> **Bloco de texto**:

+++++

Um pai e sua filha pré-adolescente levam uma vida idílica morando numa enorme floresta nos arredores de Portland. Isso até que um erro mude drasticamente a vida de ambos.

Crítica

Aquilo que está errado com você, não acontece comigo”. Essa frase, dita a certo momento por um personagem de Sem Rastros, resume com perfeição o que se passa nessa história. Tom, apesar da pouca idade, consegue ver o pai com uma clareza que ele há muito já perdeu. No filme da diretora Debra Granik, trata-se com objetividade sobre esses pedaços que não mais se encaixam, mais até do que as possibilidades que o futuro pode, ou não, reservar a estes personagens. São apenas dois, mas até que ponto essa união, aparentemente sólida, conseguirá resistir ao mundo lá fora? E não que sejam perniciosas, ou com más intenções: pelo contrário, podem até ser positivas. O que fará diferença, no entanto, é o simples fato de existirem. A existência do belo só se completa diante do feio. É também por isso que Will sofre: ele sabe o que perdeu, e que não mais conseguirá recuperar.

Mas se para o veterano de guerra a vida – ou a sociedade como um todo – não mais lhe apresenta portas pelas quais possa percorrer, para sua filha, a jovem Tom, o cenário pode ser diferente. Muito pelo que não viveu – diferente dele, ela não tem uma bagagem com a qual se vê constantemente obrigada a lidar – mas também por tudo que tem pela frente. Ele não quer mais olhar para trás, mas se recusa a enxergar o que há diante de si. Mesmo quando se veem obrigados a enfrentar as mais árduas adversidades. As condições climáticas, a falta de segurança, a presença da morte que os ronda a todo instante, seja por um descuido que pode surgir a qualquer momento, por uma carência não programada, pelo inesperado que se aproxima sem aviso nem alerta. São os dois contra o mundo, mas apenas um está pronto para tal batalha.

Will e Tom vivem sozinhos entre as árvores, no meio de um parque florestal. No filme original – Sem Rastros é um remake do sueco Faro (2013) – pai e filha estão nessas condições porque ele não apenas é viúvo como, após ter cometido um assassinato no qual também foi vítima da situação, opta por esse refúgio para garantir sua liberdade e também para permanecer com a menina, que de outra forma seria enviada a uma instituição pública e deixada para adoção. Na versão de Granik (cineasta indicada ao Oscar pelo roteiro de Inverno da Alma, 2010) esses facilitadores são deixados de lado, e o mergulho nestes personagens se mostra mais denso e profundo. Estão igualmente isolados de tudo e de todos. Mas não por uma motivação externa, ou por se verem obrigados a lidar com um cenário apocalíptico, por exemplo (como em A Estrada, 2009, ou A Luz no Fim do Mundo, 2019, semelhantes em forma, mas bastante distintos em conteúdo). O problema, dessa vez, não está lá fora – está dentro deles mesmos.

+++++

(Entradas do conjunto de dados)
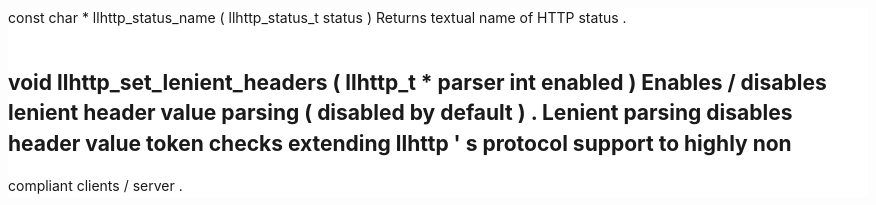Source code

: #
#
const
char
*
llhttp_status_name
(
llhttp_status_t
status
)
Returns
textual
name
of
HTTP
status
.
#
#
#
void
llhttp_set_lenient_headers
(
llhttp_t
*
parser
int
enabled
)
Enables
/
disables
lenient
header
value
parsing
(
disabled
by
default
)
.
Lenient
parsing
disables
header
value
token
checks
extending
llhttp
'
s
protocol
support
to
highly
non
-
compliant
clients
/
server
.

+++++

> **Instrução A**: Transcreva da crítica de Sem Rastros o trecho que começa em "Aquilo que está" e vai até "mais conseguirá recuperar.".
> **Instrução B**: Atualize todas as entradas do conjunto de dados, trocando "parsing" por "processing" e mantendo o restante sem alteração. Deixe as imagens fora da resposta.

> **Resolução comentada A**:
Aquilo que está errado com você, não acontece comigo”. Essa frase, dita a certo momento por um personagem de Sem Rastros, resume com perfeição o que se passa nessa história. Tom, apesar da pouca idade, consegue ver o pai com uma clareza que ele há muito já perdeu. No filme da diretora Debra Granik, trata-se com objetividade sobre esses pedaços que não mais se encaixam, mais até do que as possibilidades que o futuro pode, ou não, reservar a estes personagens. São apenas dois, mas até que ponto essa união, aparentemente sólida, conseguirá resistir ao mundo lá fora? E não que sejam perniciosas, ou com más intenções: pelo contrário, podem até ser positivas. O que fará diferença, no entanto, é o simples fato de existirem. A existência do belo só se completa diante do feio. É também por isso que Will sofre: ele sabe o que perdeu, e que não mais conseguirá recuperar.

> **Resolução comentada B**:
Source code

: #
#
const
char
*
llhttp_status_name
(
llhttp_status_t
status
)
Returns
textual
name
of
HTTP
status
.
#
#
#
void
llhttp_set_lenient_headers
(
llhttp_t
*
parser
int
enabled
)
Enables
/
disables
lenient
header
value
processing
(
disabled
by
default
)
.
Lenient
processing
disables
header
value
token
checks
extending
llhttp
'
s
protocol
support
to
highly
non
-
compliant
clients
/
server
.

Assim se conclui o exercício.